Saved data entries
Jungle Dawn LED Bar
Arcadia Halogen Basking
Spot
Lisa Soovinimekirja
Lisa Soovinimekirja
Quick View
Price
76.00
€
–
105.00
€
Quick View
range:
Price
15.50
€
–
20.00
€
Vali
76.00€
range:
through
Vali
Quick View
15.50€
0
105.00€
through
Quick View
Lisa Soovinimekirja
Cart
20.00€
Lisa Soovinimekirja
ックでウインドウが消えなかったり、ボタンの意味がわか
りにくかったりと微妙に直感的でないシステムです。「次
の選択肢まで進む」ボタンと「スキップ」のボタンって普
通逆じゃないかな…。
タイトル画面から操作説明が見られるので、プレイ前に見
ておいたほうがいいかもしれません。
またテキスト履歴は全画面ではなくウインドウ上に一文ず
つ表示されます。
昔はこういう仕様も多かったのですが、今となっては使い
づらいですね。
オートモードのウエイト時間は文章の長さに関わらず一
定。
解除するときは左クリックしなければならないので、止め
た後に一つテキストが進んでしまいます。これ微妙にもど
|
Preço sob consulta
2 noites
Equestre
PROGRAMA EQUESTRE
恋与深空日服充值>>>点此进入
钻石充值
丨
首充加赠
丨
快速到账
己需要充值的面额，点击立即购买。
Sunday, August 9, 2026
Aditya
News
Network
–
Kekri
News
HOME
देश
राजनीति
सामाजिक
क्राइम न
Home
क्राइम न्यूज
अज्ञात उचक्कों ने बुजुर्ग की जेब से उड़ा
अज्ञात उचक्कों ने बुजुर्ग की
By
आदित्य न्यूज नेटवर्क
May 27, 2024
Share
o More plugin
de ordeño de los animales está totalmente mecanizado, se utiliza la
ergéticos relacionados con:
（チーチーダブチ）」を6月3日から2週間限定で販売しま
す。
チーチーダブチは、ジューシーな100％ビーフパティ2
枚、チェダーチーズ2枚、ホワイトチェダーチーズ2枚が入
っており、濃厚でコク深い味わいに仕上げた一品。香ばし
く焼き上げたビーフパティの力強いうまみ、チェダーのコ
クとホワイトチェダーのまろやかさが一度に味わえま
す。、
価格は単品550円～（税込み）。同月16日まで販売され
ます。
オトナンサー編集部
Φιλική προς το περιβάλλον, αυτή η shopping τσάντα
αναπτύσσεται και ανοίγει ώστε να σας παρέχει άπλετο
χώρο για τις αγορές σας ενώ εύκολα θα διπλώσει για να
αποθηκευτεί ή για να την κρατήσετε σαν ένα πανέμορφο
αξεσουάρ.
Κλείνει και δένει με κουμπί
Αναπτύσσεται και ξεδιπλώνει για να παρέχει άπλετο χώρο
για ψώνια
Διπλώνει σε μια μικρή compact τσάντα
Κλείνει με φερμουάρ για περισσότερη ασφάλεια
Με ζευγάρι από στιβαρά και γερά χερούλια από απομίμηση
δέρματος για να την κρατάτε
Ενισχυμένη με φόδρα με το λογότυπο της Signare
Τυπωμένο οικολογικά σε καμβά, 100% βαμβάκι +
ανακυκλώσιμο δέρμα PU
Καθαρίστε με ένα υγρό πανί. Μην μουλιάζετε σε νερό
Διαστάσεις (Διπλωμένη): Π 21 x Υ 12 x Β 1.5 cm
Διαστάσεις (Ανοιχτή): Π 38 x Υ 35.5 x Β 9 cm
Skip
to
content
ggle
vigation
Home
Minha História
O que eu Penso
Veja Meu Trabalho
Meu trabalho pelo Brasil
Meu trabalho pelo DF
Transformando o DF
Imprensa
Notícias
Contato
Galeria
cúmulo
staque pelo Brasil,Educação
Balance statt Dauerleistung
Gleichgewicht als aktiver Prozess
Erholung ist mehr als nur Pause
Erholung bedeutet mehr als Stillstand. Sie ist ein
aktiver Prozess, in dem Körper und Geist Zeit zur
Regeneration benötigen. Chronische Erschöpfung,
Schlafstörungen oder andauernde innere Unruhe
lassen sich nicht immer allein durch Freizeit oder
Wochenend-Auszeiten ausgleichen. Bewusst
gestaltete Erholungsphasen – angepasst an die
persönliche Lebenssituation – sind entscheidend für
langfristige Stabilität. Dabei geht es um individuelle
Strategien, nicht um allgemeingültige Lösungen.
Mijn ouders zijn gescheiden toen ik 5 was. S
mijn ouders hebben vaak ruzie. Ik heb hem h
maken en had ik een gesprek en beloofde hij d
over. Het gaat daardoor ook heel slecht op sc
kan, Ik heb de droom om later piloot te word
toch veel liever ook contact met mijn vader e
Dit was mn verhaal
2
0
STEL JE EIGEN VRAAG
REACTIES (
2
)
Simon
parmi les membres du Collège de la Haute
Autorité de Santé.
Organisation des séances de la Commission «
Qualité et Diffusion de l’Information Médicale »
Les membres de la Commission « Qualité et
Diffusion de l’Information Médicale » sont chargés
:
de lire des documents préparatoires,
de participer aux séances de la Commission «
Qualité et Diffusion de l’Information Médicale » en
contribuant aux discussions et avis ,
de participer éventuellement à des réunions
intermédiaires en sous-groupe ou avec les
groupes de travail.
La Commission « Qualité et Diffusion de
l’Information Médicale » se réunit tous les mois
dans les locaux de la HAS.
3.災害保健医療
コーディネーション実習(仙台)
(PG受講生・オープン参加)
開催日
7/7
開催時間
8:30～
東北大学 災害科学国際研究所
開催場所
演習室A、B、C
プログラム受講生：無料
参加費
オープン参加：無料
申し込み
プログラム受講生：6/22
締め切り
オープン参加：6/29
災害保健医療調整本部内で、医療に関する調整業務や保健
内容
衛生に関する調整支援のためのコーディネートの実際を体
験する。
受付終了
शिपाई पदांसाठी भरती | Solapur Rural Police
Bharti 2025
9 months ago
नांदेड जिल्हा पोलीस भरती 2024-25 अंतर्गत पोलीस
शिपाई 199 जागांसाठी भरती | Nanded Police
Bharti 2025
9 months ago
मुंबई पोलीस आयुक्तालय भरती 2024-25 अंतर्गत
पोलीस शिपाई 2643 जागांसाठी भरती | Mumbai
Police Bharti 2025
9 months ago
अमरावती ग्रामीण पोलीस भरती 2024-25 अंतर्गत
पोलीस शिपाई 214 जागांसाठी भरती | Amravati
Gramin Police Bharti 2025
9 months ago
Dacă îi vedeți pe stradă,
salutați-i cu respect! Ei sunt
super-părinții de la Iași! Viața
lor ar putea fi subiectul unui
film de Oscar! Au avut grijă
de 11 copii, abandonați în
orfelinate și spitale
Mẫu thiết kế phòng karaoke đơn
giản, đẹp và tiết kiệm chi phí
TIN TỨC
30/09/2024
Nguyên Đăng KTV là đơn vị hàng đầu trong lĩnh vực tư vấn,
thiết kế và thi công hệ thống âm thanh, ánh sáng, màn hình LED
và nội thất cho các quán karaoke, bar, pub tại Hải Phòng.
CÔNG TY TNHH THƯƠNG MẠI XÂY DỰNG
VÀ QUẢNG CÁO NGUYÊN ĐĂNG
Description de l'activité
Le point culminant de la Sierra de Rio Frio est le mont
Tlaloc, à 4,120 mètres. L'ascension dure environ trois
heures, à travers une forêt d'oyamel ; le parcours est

§ Problem details: Rewrite the entries above so that every "Quick View" becomes "Preview", with everything else left unchanged.

§ Reply:
Jungle Dawn LED Bar
Arcadia Halogen Basking
Spot
Lisa Soovinimekirja
Lisa Soovinimekirja
Preview
Price
76.00
€
–
105.00
€
Preview
range:
Price
15.50
€
–
20.00
€
Vali
76.00€
range:
through
Vali
Preview
15.50€
0
105.00€
through
Preview
Lisa Soovinimekirja
Cart
20.00€
Lisa Soovinimekirja
ックでウインドウが消えなかったり、ボタンの意味がわか
りにくかったりと微妙に直感的でないシステムです。「次
の選択肢まで進む」ボタンと「スキップ」のボタンって普
通逆じゃないかな…。
タイトル画面から操作説明が見られるので、プレイ前に見
ておいたほうがいいかもしれません。
またテキスト履歴は全画面ではなくウインドウ上に一文ず
つ表示されます。
昔はこういう仕様も多かったのですが、今となっては使い
づらいですね。
オートモードのウエイト時間は文章の長さに関わらず一
定。
解除するときは左クリックしなければならないので、止め
た後に一つテキストが進んでしまいます。これ微妙にもど
|
Preço sob consulta
2 noites
Equestre
PROGRAMA EQUESTRE
恋与深空日服充值>>>点此进入
钻石充值
丨
首充加赠
丨
快速到账
己需要充值的面额，点击立即购买。
Sunday, August 9, 2026
Aditya
News
Network
–
Kekri
News
HOME
देश
राजनीति
सामाजिक
क्राइम न
Home
क्राइम न्यूज
अज्ञात उचक्कों ने बुजुर्ग की जेब से उड़ा
अज्ञात उचक्कों ने बुजुर्ग की
By
आदित्य न्यूज नेटवर्क
May 27, 2024
Share
o More plugin
de ordeño de los animales está totalmente mecanizado, se utiliza la
ergéticos relacionados con:
（チーチーダブチ）」を6月3日から2週間限定で販売しま
す。
チーチーダブチは、ジューシーな100％ビーフパティ2
枚、チェダーチーズ2枚、ホワイトチェダーチーズ2枚が入
っており、濃厚でコク深い味わいに仕上げた一品。香ばし
く焼き上げたビーフパティの力強いうまみ、チェダーのコ
クとホワイトチェダーのまろやかさが一度に味わえま
す。、
価格は単品550円～（税込み）。同月16日まで販売され
ます。
オトナンサー編集部
Φιλική προς το περιβάλλον, αυτή η shopping τσάντα
αναπτύσσεται και ανοίγει ώστε να σας παρέχει άπλετο
χώρο για τις αγορές σας ενώ εύκολα θα διπλώσει για να
αποθηκευτεί ή για να την κρατήσετε σαν ένα πανέμορφο
αξεσουάρ.
Κλείνει και δένει με κουμπί
Αναπτύσσεται και ξεδιπλώνει για να παρέχει άπλετο χώρο
για ψώνια
Διπλώνει σε μια μικρή compact τσάντα
Κλείνει με φερμουάρ για περισσότερη ασφάλεια
Με ζευγάρι από στιβαρά και γερά χερούλια από απομίμηση
δέρματος για να την κρατάτε
Ενισχυμένη με φόδρα με το λογότυπο της Signare
Τυπωμένο οικολογικά σε καμβά, 100% βαμβάκι +
ανακυκλώσιμο δέρμα PU
Καθαρίστε με ένα υγρό πανί. Μην μουλιάζετε σε νερό
Διαστάσεις (Διπλωμένη): Π 21 x Υ 12 x Β 1.5 cm
Διαστάσεις (Ανοιχτή): Π 38 x Υ 35.5 x Β 9 cm
Skip
to
content
ggle
vigation
Home
Minha História
O que eu Penso
Veja Meu Trabalho
Meu trabalho pelo Brasil
Meu trabalho pelo DF
Transformando o DF
Imprensa
Notícias
Contato
Galeria
cúmulo
staque pelo Brasil,Educação
Balance statt Dauerleistung
Gleichgewicht als aktiver Prozess
Erholung ist mehr als nur Pause
Erholung bedeutet mehr als Stillstand. Sie ist ein
aktiver Prozess, in dem Körper und Geist Zeit zur
Regeneration benötigen. Chronische Erschöpfung,
Schlafstörungen oder andauernde innere Unruhe
lassen sich nicht immer allein durch Freizeit oder
Wochenend-Auszeiten ausgleichen. Bewusst
gestaltete Erholungsphasen – angepasst an die
persönliche Lebenssituation – sind entscheidend für
langfristige Stabilität. Dabei geht es um individuelle
Strategien, nicht um allgemeingültige Lösungen.
Mijn ouders zijn gescheiden toen ik 5 was. S
mijn ouders hebben vaak ruzie. Ik heb hem h
maken en had ik een gesprek en beloofde hij d
over. Het gaat daardoor ook heel slecht op sc
kan, Ik heb de droom om later piloot te word
toch veel liever ook contact met mijn vader e
Dit was mn verhaal
2
0
STEL JE EIGEN VRAAG
REACTIES (
2
)
Simon
parmi les membres du Collège de la Haute
Autorité de Santé.
Organisation des séances de la Commission «
Qualité et Diffusion de l’Information Médicale »
Les membres de la Commission « Qualité et
Diffusion de l’Information Médicale » sont chargés
:
de lire des documents préparatoires,
de participer aux séances de la Commission «
Qualité et Diffusion de l’Information Médicale » en
contribuant aux discussions et avis ,
de participer éventuellement à des réunions
intermédiaires en sous-groupe ou avec les
groupes de travail.
La Commission « Qualité et Diffusion de
l’Information Médicale » se réunit tous les mois
dans les locaux de la HAS.
3.災害保健医療
コーディネーション実習(仙台)
(PG受講生・オープン参加)
開催日
7/7
開催時間
8:30～
東北大学 災害科学国際研究所
開催場所
演習室A、B、C
プログラム受講生：無料
参加費
オープン参加：無料
申し込み
プログラム受講生：6/22
締め切り
オープン参加：6/29
災害保健医療調整本部内で、医療に関する調整業務や保健
内容
衛生に関する調整支援のためのコーディネートの実際を体
験する。
受付終了
शिपाई पदांसाठी भरती | Solapur Rural Police
Bharti 2025
9 months ago
नांदेड जिल्हा पोलीस भरती 2024-25 अंतर्गत पोलीस
शिपाई 199 जागांसाठी भरती | Nanded Police
Bharti 2025
9 months ago
मुंबई पोलीस आयुक्तालय भरती 2024-25 अंतर्गत
पोलीस शिपाई 2643 जागांसाठी भरती | Mumbai
Police Bharti 2025
9 months ago
अमरावती ग्रामीण पोलीस भरती 2024-25 अंतर्गत
पोलीस शिपाई 214 जागांसाठी भरती | Amravati
Gramin Police Bharti 2025
9 months ago
Dacă îi vedeți pe stradă,
salutați-i cu respect! Ei sunt
super-părinții de la Iași! Viața
lor ar putea fi subiectul unui
film de Oscar! Au avut grijă
de 11 copii, abandonați în
orfelinate și spitale
Mẫu thiết kế phòng karaoke đơn
giản, đẹp và tiết kiệm chi phí
TIN TỨC
30/09/2024
Nguyên Đăng KTV là đơn vị hàng đầu trong lĩnh vực tư vấn,
thiết kế và thi công hệ thống âm thanh, ánh sáng, màn hình LED
và nội thất cho các quán karaoke, bar, pub tại Hải Phòng.
CÔNG TY TNHH THƯƠNG MẠI XÂY DỰNG
VÀ QUẢNG CÁO NGUYÊN ĐĂNG
Description de l'activité
Le point culminant de la Sierra de Rio Frio est le mont
Tlaloc, à 4,120 mètres. L'ascension dure environ trois
heures, à travers une forêt d'oyamel ; le parcours est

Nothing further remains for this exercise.